[Saved data entries]
....
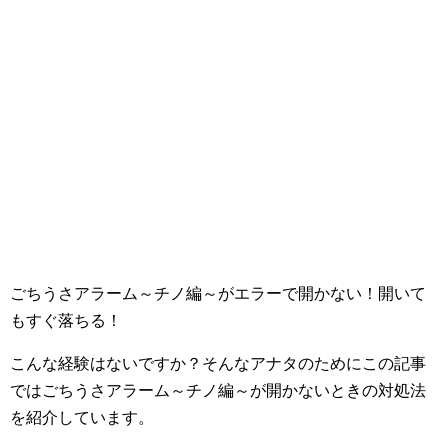
ごちうさアラーム～チノ編～がエラーで開かない！開いて
もすぐ落ちる！
こんな経験はないですか？そんなアナタのためにこの記事
ではごちうさアラーム～チノ編～が開かないときの対処法
を紹介しています。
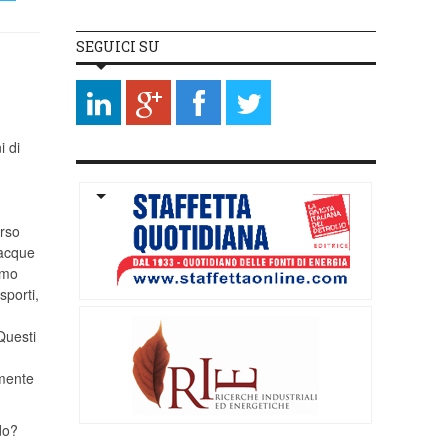
SEGUICI SU
o
i di
orso
iacque
emo
sporti,
Questi
amente
do?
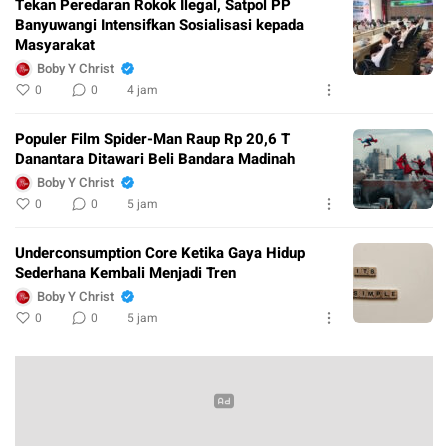
Tekan Peredaran Rokok Ilegal, Satpol PP
Banyuwangi Intensifkan Sosialisasi kepada
Masyarakat
Boby Y Christ
0
0
4 jam
Populer Film Spider-Man Raup Rp 20,6 T
Danantara Ditawari Beli Bandara Madinah
Boby Y Christ
0
0
5 jam
Underconsumption Core Ketika Gaya Hidup
Sederhana Kembali Menjadi Tren
Boby Y Christ
0
0
5 jam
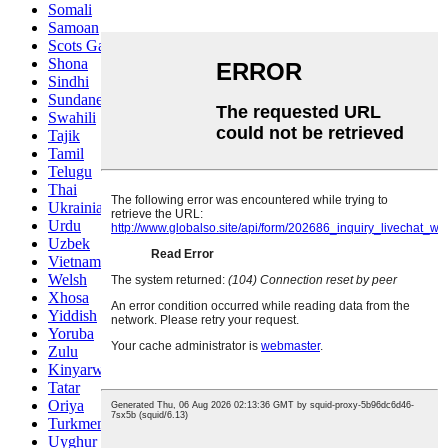
Somali
Samoan
Scots Gaelic
Shona
Sindhi
Sundanese
Swahili
Tajik
Tamil
Telugu
Thai
Ukrainian
Urdu
Uzbek
Vietnamese
Welsh
Xhosa
Yiddish
Yoruba
Zulu
Kinyarwanda
Tatar
Oriya
Turkmen
Uyghur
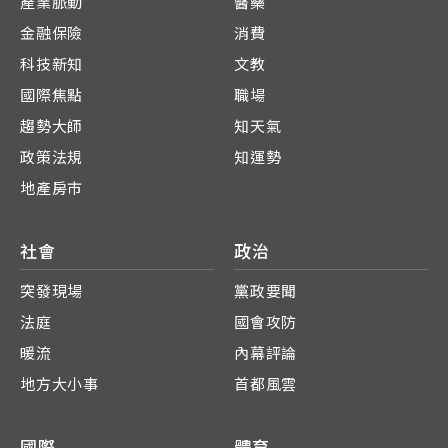
產業脈動
醫藥
金融保險
消費
科技新知
文教
國際焦點
職場
趨勢大師
知天氣
政策法規
知運勢
地產房市
社會
政治
突發現場
黨政要聞
法庭
國會攻防
暖流
內幕評論
地方大小事
首都風雲
國際
體育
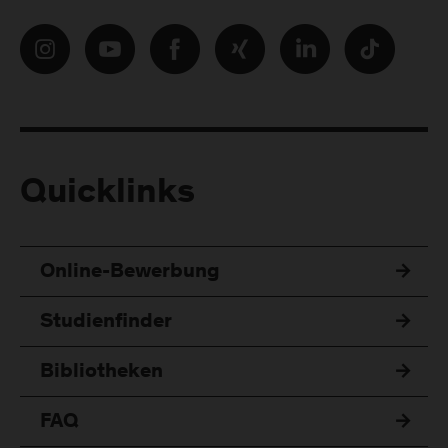
Quicklinks
Online-Bewerbung
Studienfinder
Bibliotheken
FAQ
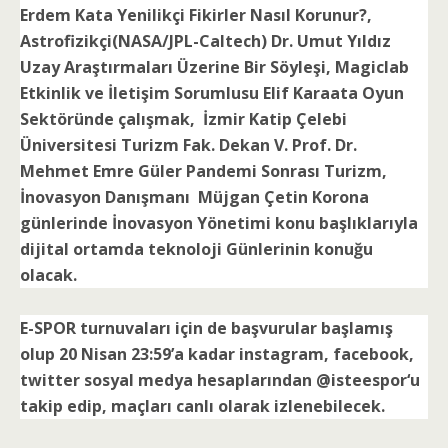
Erdem Kata Yenilikçi Fikirler Nasıl Korunur?,
Astrofizikçi(NASA/JPL-Caltech) Dr. Umut Yıldız
Uzay Araştırmaları Üzerine Bir Söyleşi, Magiclab
Etkinlik ve İletişim Sorumlusu Elif Karaata Oyun
Sektöründe çalışmak, İzmir Katip Çelebi
Üniversitesi Turizm Fak. Dekan V. Prof. Dr.
Mehmet Emre Güler Pandemi Sonrası Turizm,
İnovasyon Danışmanı Müjgan Çetin Korona
günlerinde İnovasyon Yönetimi konu başlıklarıyla
dijital ortamda teknoloji Günlerinin konuğu
olacak.
E-SPOR turnuvaları için de başvurular başlamış
olup 20 Nisan 23:59’a kadar instagram, facebook,
twitter sosyal medya hesaplarından @isteespor‘u
takip edip, maçları canlı olarak izlenebilecek.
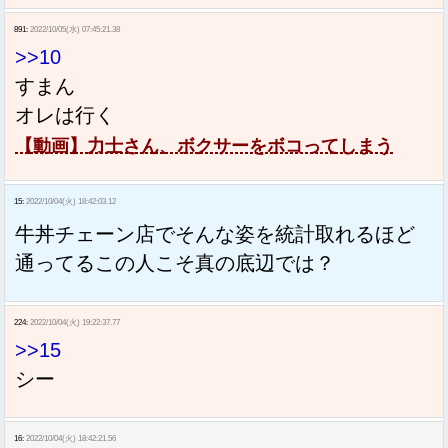
891:
2022/10/05(水) 07:45:21.38
>>10
すまん
オレは行く
【動画】力士さん、ボクサーをボコってしまう
15:
2022/10/04(火) 18:42:03.12
牛丼チェーン店でそんな姿を統計取れるほど
通ってるこの人こそ真の底辺では？
224:
2022/10/04(火) 19:22:37.77
>>15
シー
16:
2022/10/04(火) 18:42:21.56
....
### TASK BRIEF:
Copy all the text in every record above word for word, leaving the pictures out of your answer.

### EXERCISE SOLUTION:
ごちうさアラーム～チノ編～がエラーで開かない！開いて
もすぐ落ちる！
こんな経験はないですか？そんなアナタのためにこの記事
ではごちうさアラーム～チノ編～が開かないときの対処法
を紹介しています。
SEGUICI SU
o
i di
orso
iacque
emo
sporti,
Questi
amente
do?
Tekan Peredaran Rokok Ilegal, Satpol PP
Banyuwangi Intensifkan Sosialisasi kepada
Masyarakat
Boby Y Christ
0
0
4 jam
Populer Film Spider-Man Raup Rp 20,6 T
Danantara Ditawari Beli Bandara Madinah
Boby Y Christ
0
0
5 jam
Underconsumption Core Ketika Gaya Hidup
Sederhana Kembali Menjadi Tren
Boby Y Christ
0
0
5 jam
Somali
Samoan
Scots Gaelic
Shona
Sindhi
Sundanese
Swahili
Tajik
Tamil
Telugu
Thai
Ukrainian
Urdu
Uzbek
Vietnamese
Welsh
Xhosa
Yiddish
Yoruba
Zulu
Kinyarwanda
Tatar
Oriya
Turkmen
Uyghur
產業脈動
醫藥
金融保險
消費
科技新知
文教
國際焦點
職場
趨勢大師
知天氣
政策法規
知運勢
地產房市
社會
政治
突發現場
黨政要聞
法庭
國會攻防
暖流
內幕評論
地方大小事
首都風雲
國際
體育
Quicklinks
Online-Bewerbung
Studienfinder
Bibliotheken
FAQ
Erdem Kata Yenilikçi Fikirler Nasıl Korunur?,
Astrofizikçi(NASA/JPL-Caltech) Dr. Umut Yıldız
Uzay Araştırmaları Üzerine Bir Söyleşi, Magiclab
Etkinlik ve İletişim Sorumlusu Elif Karaata Oyun
Sektöründe çalışmak, İzmir Katip Çelebi
Üniversitesi Turizm Fak. Dekan V. Prof. Dr.
Mehmet Emre Güler Pandemi Sonrası Turizm,
İnovasyon Danışmanı Müjgan Çetin Korona
günlerinde İnovasyon Yönetimi konu başlıklarıyla
dijital ortamda teknoloji Günlerinin konuğu
olacak.
E-SPOR turnuvaları için de başvurular başlamış
olup 20 Nisan 23:59’a kadar instagram, facebook,
twitter sosyal medya hesaplarından @isteespor‘u
takip edip, maçları canlı olarak izlenebilecek.
891:
2022/10/05(水) 07:45:21.38
>>10
すまん
オレは行く
【動画】力士さん、ボクサーをボコってしまう
15:
2022/10/04(火) 18:42:03.12
牛丼チェーン店でそんな姿を統計取れるほど
通ってるこの人こそ真の底辺では？
224:
2022/10/04(火) 19:22:37.77
>>15
シー
16:
2022/10/04(火) 18:42:21.56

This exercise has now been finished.